How A New Study is Changing the Way We Think About Metabolism and Aging
There have been a few accepted theories about metabolism.
You gain weight year after year once you turn 20 years old because your metabolism continually slows down.
Women have slower metabolisms than men.
And middle age is when your metabolism bottoms out.
A new study is challenging those beliefs. Over the weekend, The New York Times published a piece about the findings.
Here’s what to take away and (more importantly?) how it relates to pickleball and exercising as you age.
What the New Study on Metabolism Shows
The article shows that we really didn’t have a good handle on how metabolism actually works. It varies from person to person, but on average, here were the findings.
“There’s infancy, up until age 1, when calorie burning is at its peak, accelerating until it is 50 percent above the adult rate.
Then, from age 1 to about age 20, metabolism gradually slows by about 3 percent a year.
From age 20 to 60, it holds steady.
And, after age 60, it declines by about 0.7 percent a year.”

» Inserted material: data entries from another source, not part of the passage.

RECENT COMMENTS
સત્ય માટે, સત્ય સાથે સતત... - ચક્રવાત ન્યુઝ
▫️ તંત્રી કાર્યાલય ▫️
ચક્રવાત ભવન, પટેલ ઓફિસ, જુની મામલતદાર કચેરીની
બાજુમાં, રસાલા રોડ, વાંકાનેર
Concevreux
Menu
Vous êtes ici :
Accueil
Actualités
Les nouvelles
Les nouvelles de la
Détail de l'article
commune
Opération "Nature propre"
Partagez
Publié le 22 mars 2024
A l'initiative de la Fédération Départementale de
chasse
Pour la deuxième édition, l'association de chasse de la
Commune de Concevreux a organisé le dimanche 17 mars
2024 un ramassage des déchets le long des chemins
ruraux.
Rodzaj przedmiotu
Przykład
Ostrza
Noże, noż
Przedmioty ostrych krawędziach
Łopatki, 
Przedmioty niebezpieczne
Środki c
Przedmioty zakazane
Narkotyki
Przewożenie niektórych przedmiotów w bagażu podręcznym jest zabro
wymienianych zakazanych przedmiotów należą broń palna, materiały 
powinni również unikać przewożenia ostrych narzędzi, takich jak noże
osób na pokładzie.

What this means is that our initial understanding of metabolism (that it steadily declines throughout adulthood) is wrong. It actually slows down before you’re 20. Then, it holds steady until 60 years of age. And after that, it only drops less that 1% per year.
What This Means for Pickleballers
Pickleball is a great sport for many reasons. Not the least of which is that you can play it no matter what kind of shape you’re in and no matter what age you are. Even in your later years, after blowing out 60 candles. This means you can hit the courts when your metabolism is slowly dropping by .7% after turning 60. Staying active will help offset that decline of metabolism.